LevelUpWV is a statewide dual enrollment pilot with a simple promise: give high school students a clear, affordable path into college programs that lead to good jobs, and more of them will finish what they start. This kind of practical, systems-level strategy is exactly what Complete College America champions, and early results in West Virginia are compelling.
How LevelUpWV Works
In 2023, the Legislature created a four-year, state-funded dual enrollment pilot that lets high school students take college courses that count twice: toward high school graduation and toward a postsecondary credential. The law ties those dual enrollment courses to approved career pathways (e.g., healthcare, IT, education, advanced manufacturing, construction, agriculture, and more) and authorizes the Department of Commerce to approve additional pathways aligned to workforce demand. Any secondary student may participate—including homeschool, charter, microschool, learning pod, and private school students—provided that they meet baseline criteria.
Affordability is central to the program. State rules ensure there is no tuition cost for participating students, with institutions reimbursed $75 per credit hour, a mechanism that keeps access broad while incentivizing colleges to build strong offerings. Additionally, wherever practical, institutions are directed to use open educational resources (OER) and other low-cost materials, reducing financial barriers that can derail momentum for students.

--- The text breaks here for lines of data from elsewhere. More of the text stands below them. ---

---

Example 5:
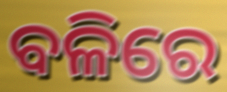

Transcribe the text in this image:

ବଳିରେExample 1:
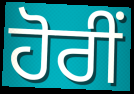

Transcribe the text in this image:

ਹੋਰੀਂ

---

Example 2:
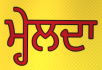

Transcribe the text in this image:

ਮ੍ਹੇਲਦਾ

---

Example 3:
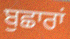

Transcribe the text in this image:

ਬੁਛਾਰਾਂ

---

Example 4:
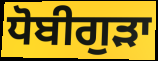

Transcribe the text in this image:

ਧੋਬੀਗੁੜਾ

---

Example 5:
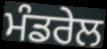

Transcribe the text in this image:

ਮੰਡਰੇਲ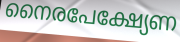
നൈരപേക്ഷ്യേണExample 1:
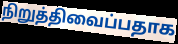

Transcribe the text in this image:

நிறுத்திவைப்பதாக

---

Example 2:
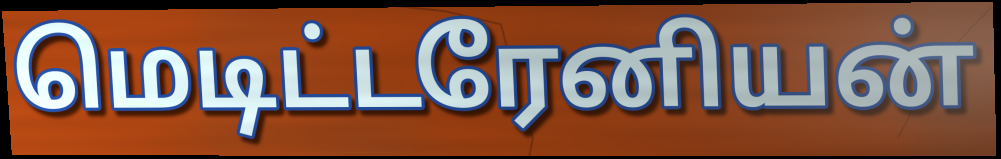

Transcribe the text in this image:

மெடிட்டரேனியன்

The pilot has also been intentionally designed with sustainability and accountability in mind. Colleges and school districts formalize partnerships through MOUs, a nuts-and-bolts step that clarifies responsibilities and keeps offerings aligned. Additionally, the West Virginia Higher Education Policy Commission (WVHEPC) must report annually to the Legislative Oversight Commission on Education Accountability on participation, credits earned, costs, growth, and recommendations about continuing beyond the pilot period—exactly the kind of public learning loop states need to refine good ideas.
Impact: Two Years In
In its first year, LevelUp reached 4,600 students from 52 of the state’s 55 counties through courses offered by 16 public universities and community and technical colleges. Early results from the 2024–25 academic year show more than 6,700 students taking part—a significant second-year expansion and an 11.5% increase in dual enrollment through the state’s public universities.
Jodi Oliveto, Senior Policy & Program Officer, with WVHEPC, sums up the impact of the pilot best: “The LevelUp pilot program provides West Virginia students with early access to college courses and increases affordability, supporting our mission to help students achieve their postsecondary educational goals in less time and at a lower cost. Through LevelUp participation, WV students are advancing their academic progress while simultaneously addressing regional workforce development needs.”

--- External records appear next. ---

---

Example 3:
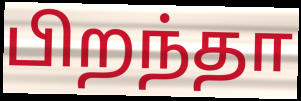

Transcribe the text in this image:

பிறந்தா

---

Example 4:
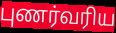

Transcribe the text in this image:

புணர்வரிய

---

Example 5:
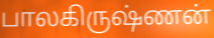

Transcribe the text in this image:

பாலகிருஷ்ணன்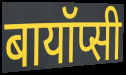
बायॉप्सीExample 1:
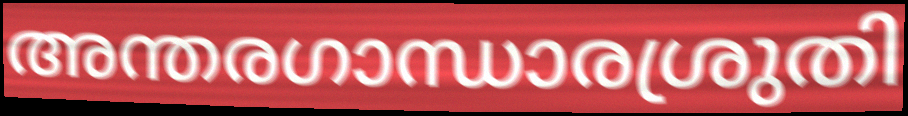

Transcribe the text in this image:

Why This is Smart Completion Policy
At Complete College America, dual enrollment is a core strategy because it advances Purpose, Momentum, and Support—the pillars that move students to and through college.
- Purpose: West Virginia anchors courses in approved pathways connected to in-demand careers. Students aren’t sampling random credits; they’re taking the right classes as on-ramps to programs that lead somewhere.
- Momentum: Students earn real college credits in high school (and many start in college-level English, math, and introductory program courses). That early progress shortens time to credential and normalizes college expectations.
- Support: The policy removes tuition and most materials costs, relies on formal MOUs to keep K–12 and higher ed coordinated, and encourages OER use to lower hidden expenses. These are practical supports that prevent stop-outs.
What Your State Can Learn from West Virginia
West Virginia’s approach offers a clean blueprint for leaders who want impact without reinventing the wheel:
- Pay institutions directly: Wherever possible, keep it free for students. A simple, predictable reimbursement rate reduces administrative burden and invites colleges to build capacity at scale.
- Anchor the courses in pathways: Clearly defined pathways and outcomes, managed in collaboration with workforce partners, reassure students and families that these classes count.
- Lean on MOUs and reporting: Formal K–12/higher-ed agreements and an annual report to the legislature create the muscle memory that keeps programs durable beyond a single champion.
The Bottom Line
LevelUpWV is a completion agenda in action. As CCA works with Alliance states to scale proven strategies, West Virginia offers a straightforward lesson: when dual enrollment is coherent, cost-sensitive, and statewide, students move faster and farther.
If you’re a state leader looking to accelerate results, start here: pick your pathways, fund the credits, publish the rules, and measure relentlessly. West Virginia is showing how to do it.